The Classic Car Show / Influence Associates
There will be no setting fire to old cars, no driving them into the sea or deafening pyrotechnics – these are the words of Quentin Willson – one of the presenters for new Channel 5 programme, The Classic Car Show.
This new car show will focus on both multi-million pound thoroughbreds and models that can be bought for a mere £5,000, looking into not only the cars, but also the history and culture surrounding these old machines.
We caught up with Quentin at the launch of The Classic Car Show, which will air every Thursday at 7pm from today onwards, to find out exactly what we can expect from this glossy big budget car production.
What makes The Classic Car Show stand out from other old car shows?
What you see on screen is what we believe is the distillation of a proper proper old car programme. We wanted to take a hobbyist genre and move it into the mainstream and show people that these cars are beautiful and that they're beautiful to drive.
It is the best job in the world and remarkably, people pay us to do this. There is, trust me, no hardship in what we do!
We like to say that it's a car that makes you feel better at the end of your journey than when you started. I hate all these formulaic "it's got to begin in 1946..." and all that crap. It is a car that radiates this allure, this charisma, that is special, distinctive and separate.
Which car from the series stands out for you?
The one car that is head and shoulders above the rest in terms of "I want that and I want it now" had to be Keith Richards' 246 Ferrari Dino. Absolute little poppet of a car. He cared for the car better than himself and he had it for 15 years – it's immaculate.

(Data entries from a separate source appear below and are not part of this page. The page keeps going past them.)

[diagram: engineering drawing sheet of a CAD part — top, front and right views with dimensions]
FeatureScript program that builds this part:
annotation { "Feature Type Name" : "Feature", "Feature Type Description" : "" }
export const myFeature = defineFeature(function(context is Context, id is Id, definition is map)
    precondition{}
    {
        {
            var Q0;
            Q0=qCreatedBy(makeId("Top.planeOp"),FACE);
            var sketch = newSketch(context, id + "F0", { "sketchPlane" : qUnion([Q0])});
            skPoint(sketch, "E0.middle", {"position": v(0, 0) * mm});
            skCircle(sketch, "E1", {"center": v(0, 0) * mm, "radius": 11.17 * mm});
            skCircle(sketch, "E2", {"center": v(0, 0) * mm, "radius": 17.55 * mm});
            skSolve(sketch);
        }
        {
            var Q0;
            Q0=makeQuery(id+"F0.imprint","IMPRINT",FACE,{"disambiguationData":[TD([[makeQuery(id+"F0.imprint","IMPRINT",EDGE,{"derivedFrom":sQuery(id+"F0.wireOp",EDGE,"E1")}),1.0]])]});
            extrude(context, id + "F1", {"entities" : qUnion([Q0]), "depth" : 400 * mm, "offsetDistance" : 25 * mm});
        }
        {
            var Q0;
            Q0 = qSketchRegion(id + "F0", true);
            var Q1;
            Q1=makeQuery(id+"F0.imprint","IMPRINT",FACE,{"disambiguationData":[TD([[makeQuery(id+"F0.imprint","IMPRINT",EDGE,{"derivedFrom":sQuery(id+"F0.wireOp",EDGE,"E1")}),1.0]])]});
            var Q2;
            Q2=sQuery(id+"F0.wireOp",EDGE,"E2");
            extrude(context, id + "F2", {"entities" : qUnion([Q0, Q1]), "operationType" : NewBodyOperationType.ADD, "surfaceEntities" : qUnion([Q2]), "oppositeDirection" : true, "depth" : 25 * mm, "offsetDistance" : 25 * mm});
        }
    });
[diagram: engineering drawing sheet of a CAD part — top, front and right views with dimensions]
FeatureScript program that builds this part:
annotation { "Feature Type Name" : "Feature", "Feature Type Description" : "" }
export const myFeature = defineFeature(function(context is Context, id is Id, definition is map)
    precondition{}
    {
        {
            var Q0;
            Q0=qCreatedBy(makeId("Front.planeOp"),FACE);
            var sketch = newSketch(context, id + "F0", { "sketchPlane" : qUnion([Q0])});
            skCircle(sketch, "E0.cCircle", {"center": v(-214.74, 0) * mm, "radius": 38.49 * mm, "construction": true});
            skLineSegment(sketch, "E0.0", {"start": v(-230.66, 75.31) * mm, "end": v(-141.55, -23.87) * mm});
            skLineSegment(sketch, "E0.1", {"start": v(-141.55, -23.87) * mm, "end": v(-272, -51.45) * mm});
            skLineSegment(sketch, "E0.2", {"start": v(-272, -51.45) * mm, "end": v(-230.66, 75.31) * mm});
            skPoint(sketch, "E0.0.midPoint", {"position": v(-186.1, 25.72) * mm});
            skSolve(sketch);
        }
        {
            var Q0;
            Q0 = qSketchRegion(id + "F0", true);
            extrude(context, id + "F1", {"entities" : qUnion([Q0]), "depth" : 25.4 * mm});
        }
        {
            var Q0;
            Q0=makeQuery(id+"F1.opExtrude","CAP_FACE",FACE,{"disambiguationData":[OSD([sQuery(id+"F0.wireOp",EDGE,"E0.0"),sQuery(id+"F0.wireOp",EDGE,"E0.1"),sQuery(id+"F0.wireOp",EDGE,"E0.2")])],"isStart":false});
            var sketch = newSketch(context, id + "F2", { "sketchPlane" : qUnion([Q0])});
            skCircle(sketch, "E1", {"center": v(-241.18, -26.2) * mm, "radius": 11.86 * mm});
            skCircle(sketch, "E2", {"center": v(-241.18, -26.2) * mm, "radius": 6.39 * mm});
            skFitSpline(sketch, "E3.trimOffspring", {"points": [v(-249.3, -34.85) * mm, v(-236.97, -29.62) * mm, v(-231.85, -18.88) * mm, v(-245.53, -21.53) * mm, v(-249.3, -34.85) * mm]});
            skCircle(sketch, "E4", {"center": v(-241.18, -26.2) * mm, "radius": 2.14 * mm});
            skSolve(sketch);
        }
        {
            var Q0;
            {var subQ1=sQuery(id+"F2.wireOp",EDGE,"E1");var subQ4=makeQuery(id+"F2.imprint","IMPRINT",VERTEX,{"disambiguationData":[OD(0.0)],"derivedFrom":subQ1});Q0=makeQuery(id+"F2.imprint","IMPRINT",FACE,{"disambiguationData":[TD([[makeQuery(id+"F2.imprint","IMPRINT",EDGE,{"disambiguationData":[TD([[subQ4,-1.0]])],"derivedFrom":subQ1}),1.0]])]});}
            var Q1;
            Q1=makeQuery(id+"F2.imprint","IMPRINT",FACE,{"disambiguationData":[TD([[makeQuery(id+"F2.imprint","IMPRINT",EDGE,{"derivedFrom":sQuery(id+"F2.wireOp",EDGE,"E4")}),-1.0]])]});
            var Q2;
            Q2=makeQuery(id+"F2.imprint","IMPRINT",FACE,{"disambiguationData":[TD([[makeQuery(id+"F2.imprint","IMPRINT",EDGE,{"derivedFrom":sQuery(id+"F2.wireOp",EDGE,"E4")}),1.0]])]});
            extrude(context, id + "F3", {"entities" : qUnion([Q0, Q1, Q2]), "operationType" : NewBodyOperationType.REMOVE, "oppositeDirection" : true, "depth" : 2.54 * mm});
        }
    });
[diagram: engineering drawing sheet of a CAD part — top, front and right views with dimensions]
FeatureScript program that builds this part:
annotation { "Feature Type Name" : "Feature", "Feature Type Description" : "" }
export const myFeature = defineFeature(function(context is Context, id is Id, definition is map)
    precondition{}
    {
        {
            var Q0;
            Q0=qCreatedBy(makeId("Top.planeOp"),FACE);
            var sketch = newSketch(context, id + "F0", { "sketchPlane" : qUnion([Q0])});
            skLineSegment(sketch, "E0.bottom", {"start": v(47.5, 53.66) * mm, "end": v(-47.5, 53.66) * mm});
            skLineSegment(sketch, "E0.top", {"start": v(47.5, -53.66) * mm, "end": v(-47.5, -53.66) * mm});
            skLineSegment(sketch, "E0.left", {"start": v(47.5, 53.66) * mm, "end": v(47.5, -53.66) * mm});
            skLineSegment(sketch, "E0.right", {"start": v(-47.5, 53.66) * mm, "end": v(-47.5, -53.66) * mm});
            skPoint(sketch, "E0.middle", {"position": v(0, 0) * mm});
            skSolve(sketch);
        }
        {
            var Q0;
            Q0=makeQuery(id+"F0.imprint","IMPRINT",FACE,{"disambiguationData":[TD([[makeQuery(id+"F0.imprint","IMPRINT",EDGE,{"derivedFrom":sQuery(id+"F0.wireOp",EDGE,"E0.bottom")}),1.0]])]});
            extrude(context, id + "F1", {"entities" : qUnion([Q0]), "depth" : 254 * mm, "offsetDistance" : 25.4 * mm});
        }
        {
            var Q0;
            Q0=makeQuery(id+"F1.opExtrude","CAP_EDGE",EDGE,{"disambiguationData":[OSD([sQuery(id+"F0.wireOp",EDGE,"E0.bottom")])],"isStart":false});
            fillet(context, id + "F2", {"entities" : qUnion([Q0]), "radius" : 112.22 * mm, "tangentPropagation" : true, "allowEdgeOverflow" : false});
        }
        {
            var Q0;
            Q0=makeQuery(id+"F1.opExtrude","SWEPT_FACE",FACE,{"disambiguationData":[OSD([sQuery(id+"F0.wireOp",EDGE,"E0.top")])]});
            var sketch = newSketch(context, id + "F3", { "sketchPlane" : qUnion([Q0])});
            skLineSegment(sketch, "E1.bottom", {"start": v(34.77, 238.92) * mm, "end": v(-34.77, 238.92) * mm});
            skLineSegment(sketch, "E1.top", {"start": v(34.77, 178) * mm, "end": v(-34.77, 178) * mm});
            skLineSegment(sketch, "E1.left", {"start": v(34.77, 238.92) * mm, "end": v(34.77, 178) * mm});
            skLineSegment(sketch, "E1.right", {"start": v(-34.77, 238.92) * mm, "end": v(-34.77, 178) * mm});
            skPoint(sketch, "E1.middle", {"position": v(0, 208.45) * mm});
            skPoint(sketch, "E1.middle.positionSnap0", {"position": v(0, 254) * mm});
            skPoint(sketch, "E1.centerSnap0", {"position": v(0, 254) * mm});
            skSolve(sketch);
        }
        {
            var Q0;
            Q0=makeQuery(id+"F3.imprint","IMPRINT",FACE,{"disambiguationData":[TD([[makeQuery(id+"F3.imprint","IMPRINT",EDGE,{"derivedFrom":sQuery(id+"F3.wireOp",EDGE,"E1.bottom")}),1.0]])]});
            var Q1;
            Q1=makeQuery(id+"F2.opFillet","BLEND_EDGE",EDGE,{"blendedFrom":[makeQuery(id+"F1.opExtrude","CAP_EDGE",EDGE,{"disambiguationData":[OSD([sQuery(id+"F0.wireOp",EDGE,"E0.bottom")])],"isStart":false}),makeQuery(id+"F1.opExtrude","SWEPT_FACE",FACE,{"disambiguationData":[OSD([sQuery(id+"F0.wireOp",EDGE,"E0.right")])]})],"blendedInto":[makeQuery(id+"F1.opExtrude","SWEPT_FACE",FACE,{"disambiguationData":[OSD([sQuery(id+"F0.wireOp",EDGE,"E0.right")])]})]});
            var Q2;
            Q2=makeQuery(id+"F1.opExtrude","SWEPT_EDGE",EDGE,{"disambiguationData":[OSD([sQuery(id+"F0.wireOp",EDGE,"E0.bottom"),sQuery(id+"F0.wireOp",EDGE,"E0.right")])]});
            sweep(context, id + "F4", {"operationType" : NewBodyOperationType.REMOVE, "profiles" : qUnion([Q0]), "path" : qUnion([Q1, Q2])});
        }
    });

We drove it all around Monaco, with these Bentleys and these Ferrari 458s and Veyrons and the Dino just shone out in its own shaft of gold. Every time I drove over a bump there was this fine dust coming from the headlining, which I thought was just glue – but it was nicotine powder. £250,000 was paid for that car at auction, but I would gladly have driven it home.
What was your favourite moment from filming the series?
Probably our drive from LA to San Franciso, where we stopped at the side of the road because there was this clutch of old cars outside this house – and Jodie knocked on the door – and we go in there and this bloke's got all these rusting old hulks in his back garden – Thunderbirds, Dodge Singers, Camaro SSs, the lot, and he just says, "yes, come and have a look."
How did you choose the cars to feature in the show?
We all sat down and said, "what are the great cars that we need to feature?" You come up with this enormously huge list of about 50, so then you whittle it down. You take landmark cars like the Ford Mustang or the Rolls Royce Corniche or the Ferrari Dino or Testarossa and the Mini and try to get that balance.
Are there any real curveballs that people won't be expecting?
Yes. You wouldn't think that we would do a Triumph TR7. But it's absolutely right to be there. You wouldn't think that we would be doing a Range Rover. Because it's too new. There will be surprises.
Do you think that there's scope in this becoming a multi-series production?
This is absolutely multi-series, yes. And we're talking about second series now, pre-production, so I want this to be a long-runner. We've done 13 one hour programmes and we haven't even scratched the surface. That list that we've got that is miles long – we keep adding new models to it.
There's so much to say – not just about the cars – but the people, the way the market develops, the prices, how you look after classic cars, how you modernise them. We could be doing this for the next 10 years quite happily.
We're in that wonderful place at the moment where you can go out tomorrow and buy an MGB and keep that for three years and get your money back and a bit more – so it's free. Classic cars can be free. How exciting is that? And if you've got enough money to go out and buy a Ferrari Dino for £200,000, not only will it be free, you'll earn yourself 100 grand in the process.